Shotguns are widely used for defense and sporting applications, but the ammunition types ideal for one are not necessarily suitable for the other.

A shotgun shell consists mainly of the same components that comprise a handgun or rifle cartridge. However, modern shells are mostly made from plastic with a brass case head for head spacing and to carry the primer. One additional component relative to handgun and rifle ammunition is the wadding, which separates the powder charge from the shot.

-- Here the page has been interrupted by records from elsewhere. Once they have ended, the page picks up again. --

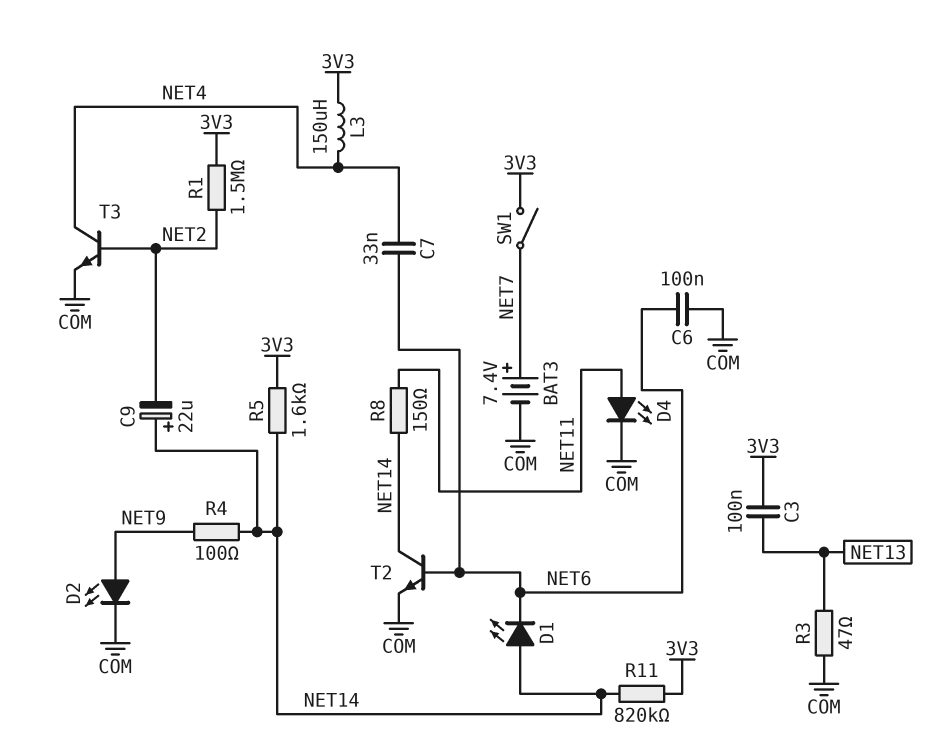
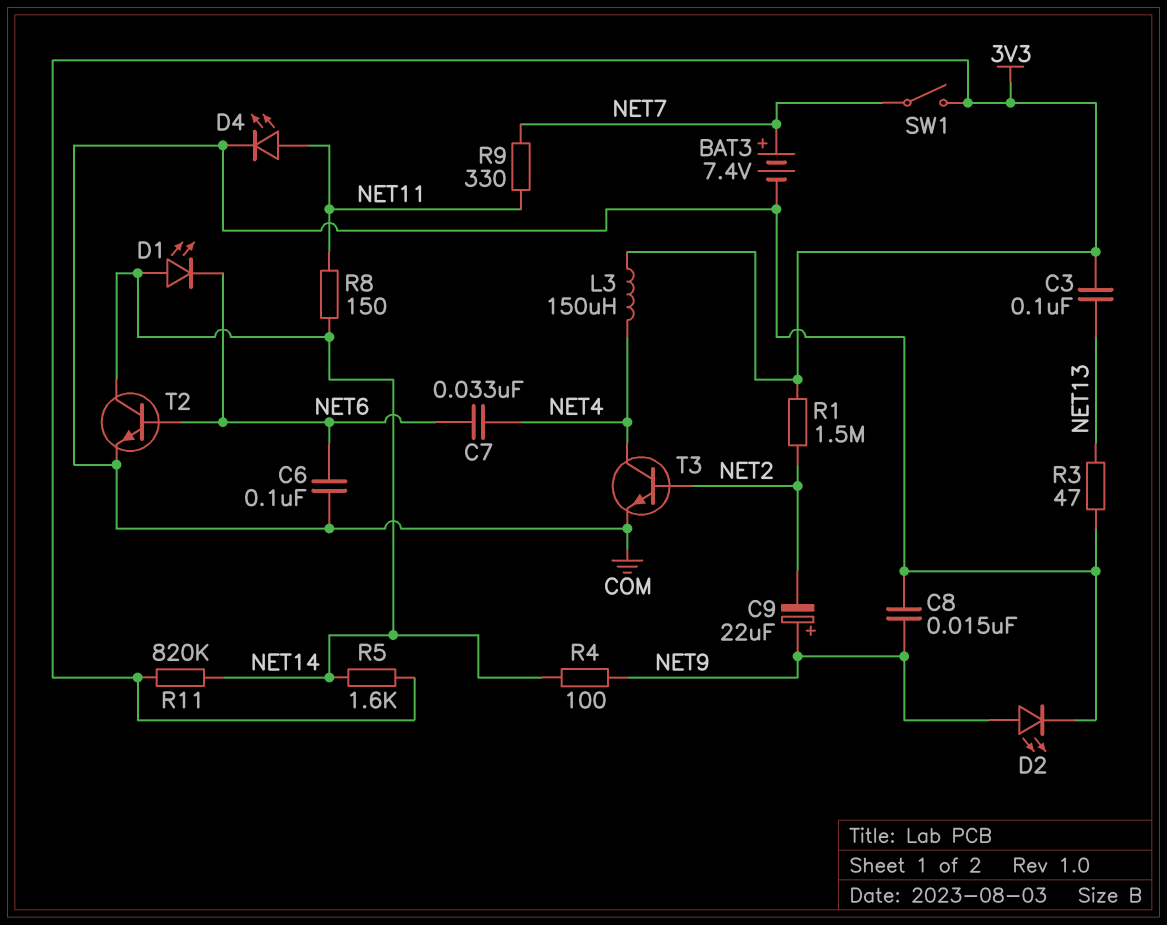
C8: none -> 15nF (COM, NET9)
C9: 22uF (plus NET14, minus NET2) -> 22uF (plus NET9, minus NET2)
R9: none -> 330 (NET7, NET11)

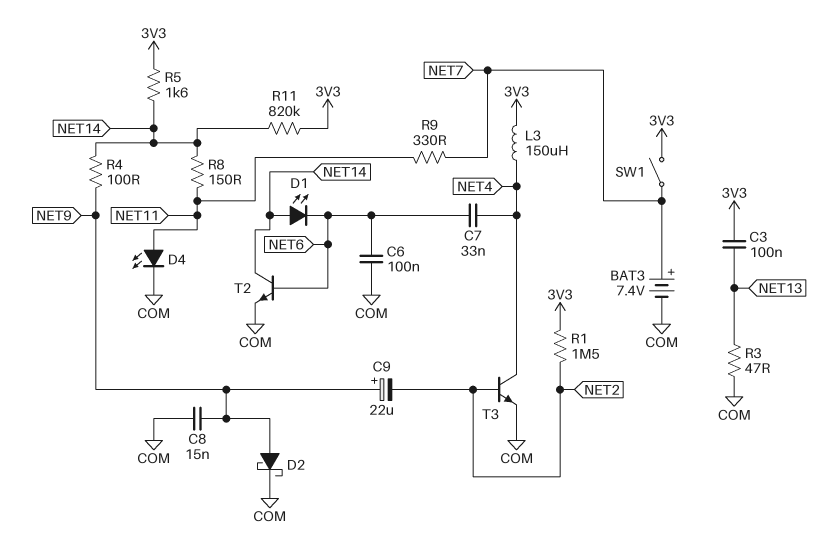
D2: LED (A NET9, K COM) -> schottky (A NET9, K COM)

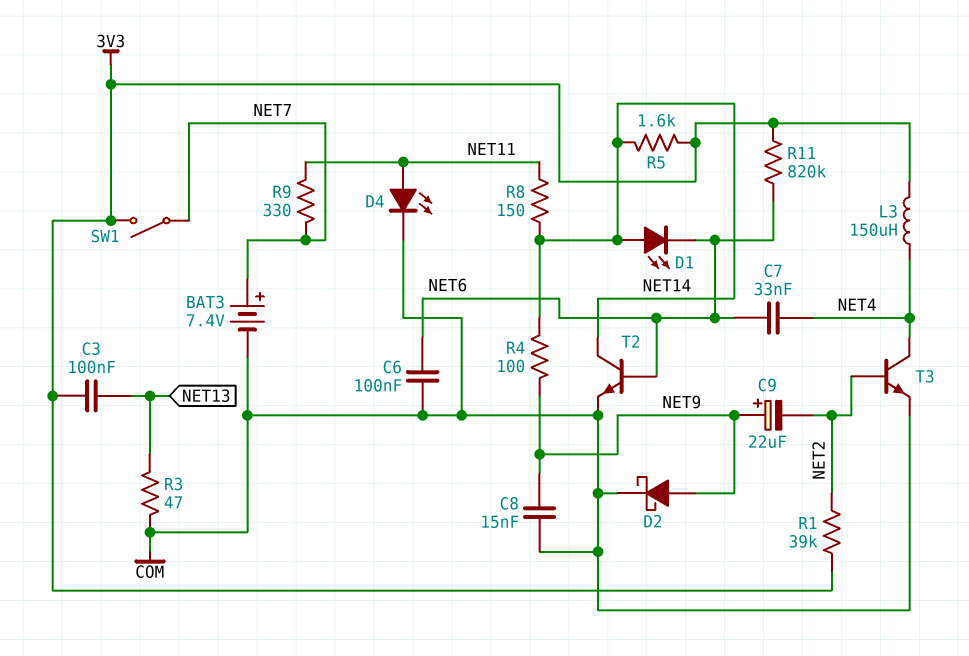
R1: 1.5M (3V3, NET2) -> 39k (3V3, NET2)
R11: 820k (3V3, NET14) -> 820k (3V3, NET6)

Shotguns fire several types of ammunition, but the three most common are:

  • Birdshot: Spherical metal projectiles ranging in caliber from .070” to .230”, birdshot is designed for hunting small game, especially birds and other fast-moving animals. For home defense and hunting deer-sized game, birdshot is considered minimally effective because of its reduced penetration and range.
  • Buckshot: For hunting medium-sized game, self-defense, or law enforcement, buckshot is the standard, consisting of multiple metal balls in .24- to .36-caliber (i.e., #4 to #000).
  • Slug: A single solid projectile, the slug delivers significant stopping power and is an excellent choice for hunting medium- and large-sized game at relatively close range. It’s also commonly used as defense ammo against bears. Typically used in smoothbore barrels, rifled shotgun slugs have spiral grooves to improve stability in flight.

Caliber or Gauge

Handgun and rifle ammunition are typically measured in terms of caliber, which refers to the bullet diameter in hundredths or thousandths of an inch (e.g., .45 ACP, .308 Winchester) or millimeters (e.g., 9×19mm Luger, 7.62×39mm).

However, you measure shotgun shells in terms of gauge, which refers to the number of lead balls of a specific size required to make a pound. The most common sizes are 12 gauge and 20 gauge, but 10, 16, and 28 are also available. Although not a gauge, .410 shotshells are highly popular among those sensitive to recoil.

In Conclusion

The best ammunition for your firearm is whatever enables you to perform a particular action most effectively. When buying ammo, always purchase quality ammunition from a reputable dealer. At IFA Tactical, we’re committed to ensuring that every gun owner understands the importance of choosing the best ammunition for the job, whether you want the ammunition for home defense, hunting, or target shooting.